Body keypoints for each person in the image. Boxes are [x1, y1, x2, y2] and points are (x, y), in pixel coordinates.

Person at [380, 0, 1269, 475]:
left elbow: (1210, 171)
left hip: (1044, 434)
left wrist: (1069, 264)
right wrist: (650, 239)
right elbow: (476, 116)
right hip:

+++

# Task details
What's required is that all of the material be returned exactly.

# Output
Body keypoints for each person in the image. Boxes are [x1, y1, x2, y2] and points are (x, y), in pixel coordinates.

Person at [380, 0, 1269, 475]:
left elbow: (1210, 171)
left hip: (1044, 434)
left wrist: (1069, 264)
right wrist: (650, 239)
right elbow: (476, 116)
right hip:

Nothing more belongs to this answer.